┌─ Extracted material
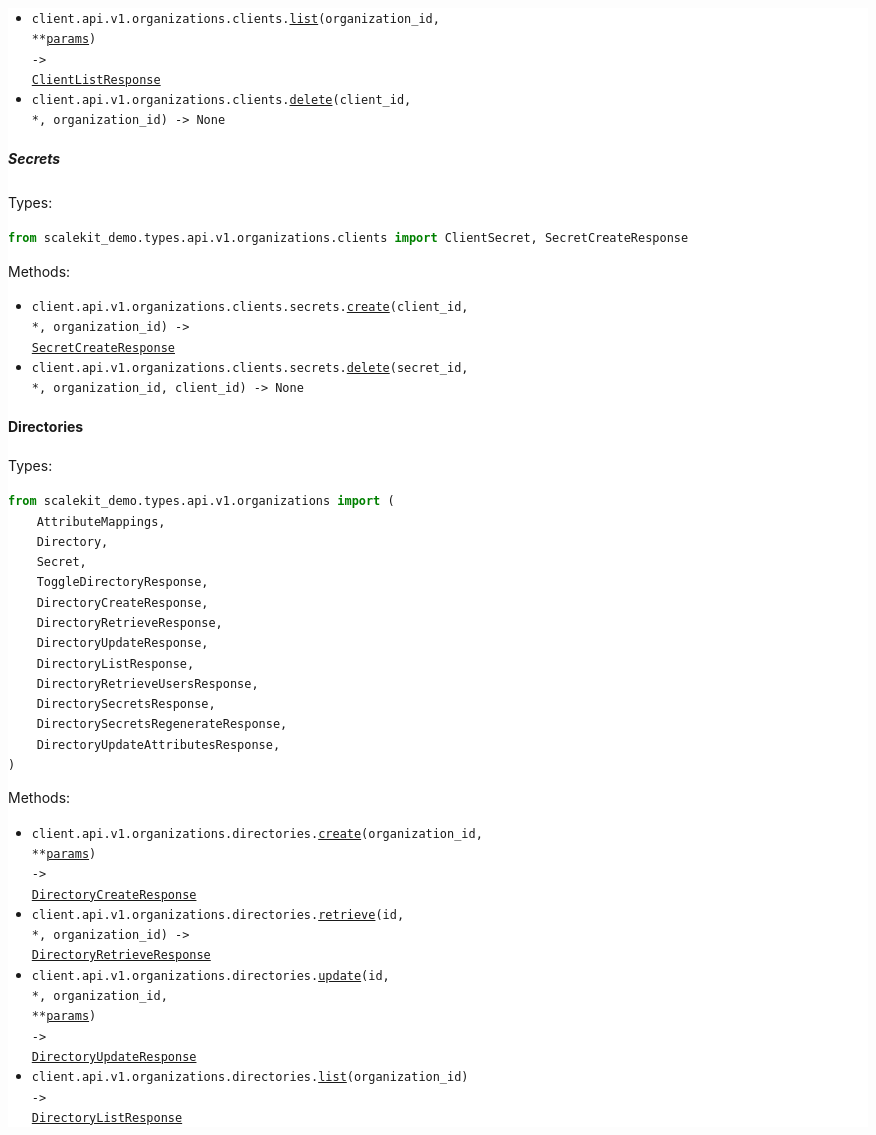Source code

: - <code title="get /api/v1/organizations/{organization_id}/clients">client.api.v1.organizations.clients.<a href="./src/scalekit_demo/resources/api/v1/organizations/clients/clients.py">list</a>(organization_id, \*\*<a href="src/scalekit_demo/types/api/v1/organizations/client_list_params.py">params</a>) -> <a href="./src/scalekit_demo/types/api/v1/organizations/client_list_response.py">ClientListResponse</a></code>
- <code title="delete /api/v1/organizations/{organization_id}/clients/{client_id}">client.api.v1.organizations.clients.<a href="./src/scalekit_demo/resources/api/v1/organizations/clients/clients.py">delete</a>(client_id, \*, organization_id) -> None</code>

##### Secrets

Types:

```python
from scalekit_demo.types.api.v1.organizations.clients import ClientSecret, SecretCreateResponse
```

Methods:

- <code title="post /api/v1/organizations/{organization_id}/clients/{client_id}/secrets">client.api.v1.organizations.clients.secrets.<a href="./src/scalekit_demo/resources/api/v1/organizations/clients/secrets.py">create</a>(client_id, \*, organization_id) -> <a href="./src/scalekit_demo/types/api/v1/organizations/clients/secret_create_response.py">SecretCreateResponse</a></code>
- <code title="delete /api/v1/organizations/{organization_id}/clients/{client_id}/secrets/{secret_id}">client.api.v1.organizations.clients.secrets.<a href="./src/scalekit_demo/resources/api/v1/organizations/clients/secrets.py">delete</a>(secret_id, \*, organization_id, client_id) -> None</code>

#### Directories

Types:

```python
from scalekit_demo.types.api.v1.organizations import (
    AttributeMappings,
    Directory,
    Secret,
    ToggleDirectoryResponse,
    DirectoryCreateResponse,
    DirectoryRetrieveResponse,
    DirectoryUpdateResponse,
    DirectoryListResponse,
    DirectoryRetrieveUsersResponse,
    DirectorySecretsResponse,
    DirectorySecretsRegenerateResponse,
    DirectoryUpdateAttributesResponse,
)
```

Methods:

- <code title="post /api/v1/organizations/{organization_id}/directories">client.api.v1.organizations.directories.<a href="./src/scalekit_demo/resources/api/v1/organizations/directories/directories.py">create</a>(organization_id, \*\*<a href="src/scalekit_demo/types/api/v1/organizations/directory_create_params.py">params</a>) -> <a href="./src/scalekit_demo/types/api/v1/organizations/directory_create_response.py">DirectoryCreateResponse</a></code>
- <code title="get /api/v1/organizations/{organization_id}/directories/{id}">client.api.v1.organizations.directories.<a href="./src/scalekit_demo/resources/api/v1/organizations/directories/directories.py">retrieve</a>(id, \*, organization_id) -> <a href="./src/scalekit_demo/types/api/v1/organizations/directory_retrieve_response.py">DirectoryRetrieveResponse</a></code>
- <code title="patch /api/v1/organizations/{organization_id}/directories/{id}">client.api.v1.organizations.directories.<a href="./src/scalekit_demo/resources/api/v1/organizations/directories/directories.py">update</a>(id, \*, organization_id, \*\*<a href="src/scalekit_demo/types/api/v1/organizations/directory_update_params.py">params</a>) -> <a href="./src/scalekit_demo/types/api/v1/organizations/directory_update_response.py">DirectoryUpdateResponse</a></code>
- <code title="get /api/v1/organizations/{organization_id}/directories">client.api.v1.organizations.directories.<a href="./src/scalekit_demo/resources/api/v1/organizations/directories/directories.py">list</a>(organization_id) -> <a href="./src/scalekit_demo/types/api/v1/organizations/directory_list_response.py">DirectoryListResponse</a></code>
└─
● **Exercise directions**
Reproduce every line above that contains the string "DirectoryUpdateResponse".

● **Written response**
    DirectoryUpdateResponse,
- <code title="patch /api/v1/organizations/{organization_id}/directories/{id}">client.api.v1.organizations.directories.<a href="./src/scalekit_demo/resources/api/v1/organizations/directories/directories.py">update</a>(id, \*, organization_id, \*\*<a href="src/scalekit_demo/types/api/v1/organizations/directory_update_params.py">params</a>) -> <a href="./src/scalekit_demo/types/api/v1/organizations/directory_update_response.py">DirectoryUpdateResponse</a></code>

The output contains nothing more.